WASHINGTON (Reuters) -The U.S. government would be in a stronger legal position if lawmakers ordered China's ByteDance to divest TikTok, rather than simply banning the short video app used by 170 million Americans, the Justice Department told Congress in a document seen by Reuters.

Lawmakers and the Biden administration say TikTok poses enormous national security risks because the Chinese government could gain access to data from millions of American users.

The Justice Department gave a classified briefing to members of the House Energy and Commerce Committee on Thursday before the panel voted 50-0 on a bill to give ByteDance six months to divest short video app TikTok or face a U.S. ban.

The briefing included the one-page unclassified document seen by Reuters, which also said TikTok poses "key national security concerns" because it "collects tremendous amounts of sensitive data" and added Chinese ownership puts "TikTok's American users at risk."

The Justice Department document, titled "Threat Posed by TikTok," said any bill needs to separate the company from Beijing and its Chinese-based parent and that a divestment has key advantages over a ban.

Existing laws "have limits that make it challenging to effectuate that separation and fully address the national security risks," the Justice Department document said.

A prior attempt to ban TikTok by then President Donald Trump in late 2020 was blocked by the courts.

"An orderly divestment of TikTok from (China) would give Americans secure ownership of their data, including posts, photos and videos while minimizing the disruption to the over 100 million TikTok accounts in the United States," the document said.

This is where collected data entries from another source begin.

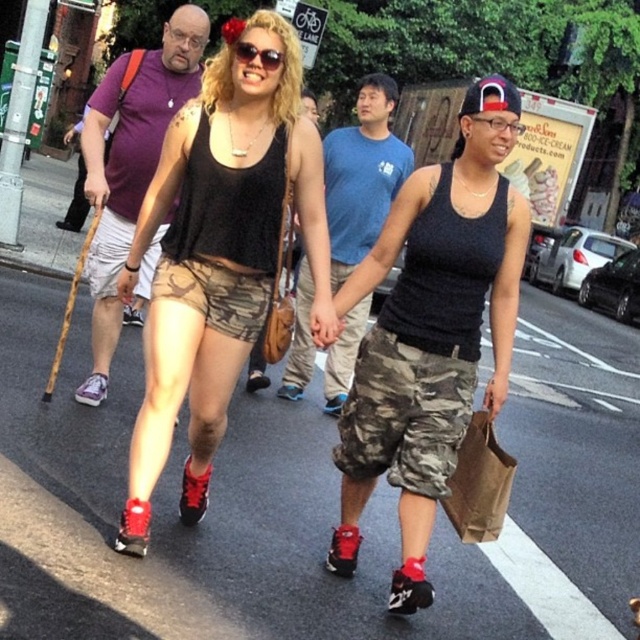
Who is taller, black matte tank top at center or purple cotton t-shirt at upper left?

Standing taller between the two is purple cotton t-shirt at upper left.

Measure the distance between black matte tank top at center and purple cotton t-shirt at upper left.

black matte tank top at center is 1.92 meters away from purple cotton t-shirt at upper left.

Is point (406, 298) positioned after point (141, 109)?

No, (406, 298) is closer to viewer.

The height and width of the screenshot is (640, 640). Find the location of `black matte tank top at center`. black matte tank top at center is located at coordinates (432, 333).

Between black matte tank top at center and blue cotton t-shirt at center, which one is positioned lower?

blue cotton t-shirt at center

Is point (344, 305) behind point (307, 362)?

No.

The height and width of the screenshot is (640, 640). Identify the location of black matte tank top at center. (432, 333).

Who is more distant from viewer, (192, 308) or (369, 76)?

The point (369, 76) is behind.

Can you confirm if camo shorts at center is smaller than blue cotton t-shirt at center?

Incorrect, camo shorts at center is not smaller in size than blue cotton t-shirt at center.

Who is more distant from viewer, (237, 58) or (374, 129)?

Positioned behind is point (374, 129).

The width and height of the screenshot is (640, 640). In order to click on camo shorts at center in this screenshot , I will do `click(220, 252)`.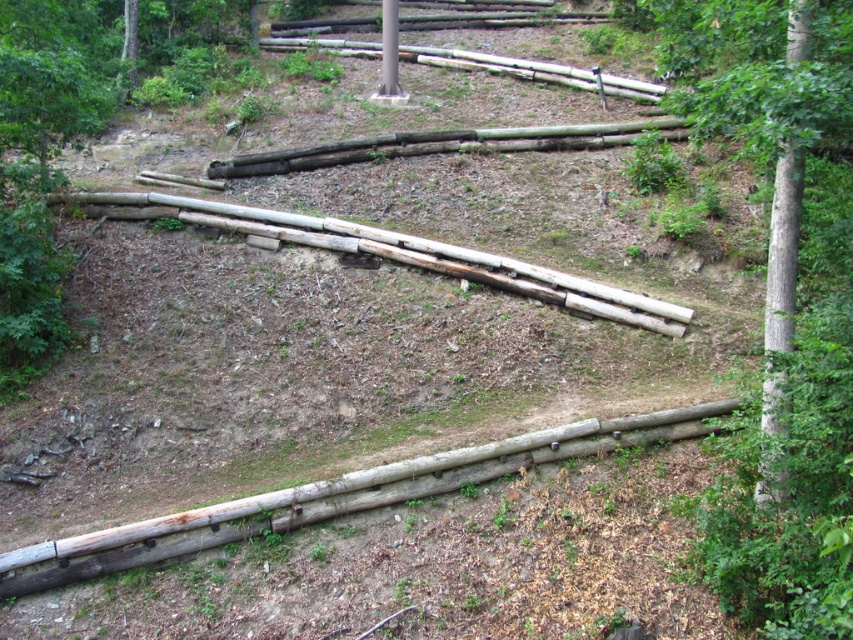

"Working through ByteDance, the PRC (People's Republic of China) could use TikTok to access data on millions of U.S. users and control the software on millions of U.S. devices," it added.

House Energy and Commerce Committee chair Cathy McMorris Rodgers cited the briefing as a key reason members supported the divestment bill.

Rodgers said the FBI, Justice Department and other agencies worked with the committee for months to provide assistance on a "targeted specific approach" to addressing concerns. Deputy Attorney General Lisa Monaco was directly involved in discussions with lawmakers, a source said.

TikTok, which says it has not and would not share U.S. user data with the Chinese government, said on Thursday the "legislation has a predetermined outcome: a total ban of TikTok in the United States."